As for the big transition to the big kid bed and room, the new found freedom of a bed she can get in and out of is hard to resist. It has been a source of accomplishment and set backs.  For example, Friday we took a major step back during nap when I had to put Sidney in the crib just so she'd sleep but overnights are fine.  The most important thing is to make sure the room is a safe and inviting place but not too stimulating with toys and such.  Here are some other things that may help:


  • Bed Rail: Not even 2 hours after putting the bed in the room, Sidney managed to fall off of it and hit her mouth on the night table.  I think she might have been bouncing on the bed but never the less, it cemented my insistence that we have a bed rail.  This one can actually unlatch and slide under the mattress for easy sheet changing or when you just don't want the rail up.





       
  • Blackout Shades Roller shades: From the beginning we have endeavored to make Sidney's sleeping quarters as dark as possible to promote good sleep. You can get roller shades anywhere but Home Depot can cut to your specifications and they are not that expensive. 

  • Sleep/Nap Timer: This plush owl in pajamas, known to us as "Owly", helps kids know when it's time to get out of bed. There are many products on the market designed to do this but this one seems to be the simplest: his face turns green at the preset time that you specify and it can be used as a nap timer as well. He also plays music and can light up.

  • Hampers: They're not just for dirty clothes any more.  Given Sidney's vast collection of stuffed animals and her desire to access them, pop-up hampers are a great way to keep them off the floor while allowing her access on her level.  Also great for storing dress-up clothes, blankets, pillows and other soft play items.

  • Closet Organization: Storables has a well-designed, affordable modular custom closet system that can be easily created in-store with a few measurements and option selections. Ken is a big fan of this system and installed these in both kids' closets. Makes the most out of the space.  

  • Bedding/Valances:  Just in case you can't get enough purple and pink butterflies.  This set is nice because all of it is there and coordinated--if you and your kid find that important.
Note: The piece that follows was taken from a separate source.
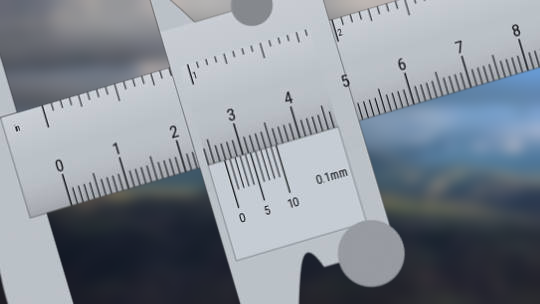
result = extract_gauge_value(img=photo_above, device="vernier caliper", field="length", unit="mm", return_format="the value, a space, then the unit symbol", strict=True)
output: 26.8 mm
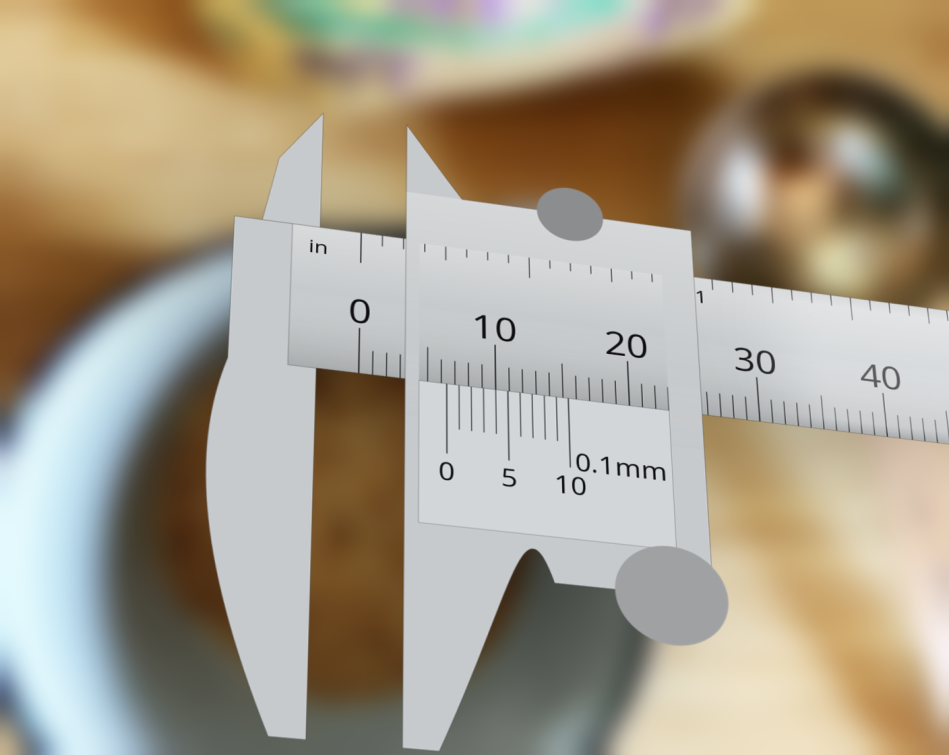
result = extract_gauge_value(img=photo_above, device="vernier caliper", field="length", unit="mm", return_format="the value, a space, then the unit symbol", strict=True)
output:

  • Big Kid Bed: There are many different ways you can go with this.  If you don't need your crib immediately and it can transform into a toddler bed, that's a nice way to go.  Also, there are toddler beds that are the intermediate step between a crib and twin bed.  Of course, you can put a twin mattress on the floor, buy the whole twin bed with box spring set or split the difference height-wise with a twin mattress and a Bunkie Board (instead of a box spring) plus a Metal Frame.  We went for the last option since the twin mattress would be something she could use until high school but the box spring put the height of the bed a little too high for her to get into and out of without death-defying feats. 
 
  • Mattress Pad: All of the beds in this house have them, because you never know.


Hopefully this is helpful to fellow parents to compile all in one place.  If other seasoned parents have other helpful suggestions, please feel free to comment.   And Woohoo! to accomplishing big kid milestones.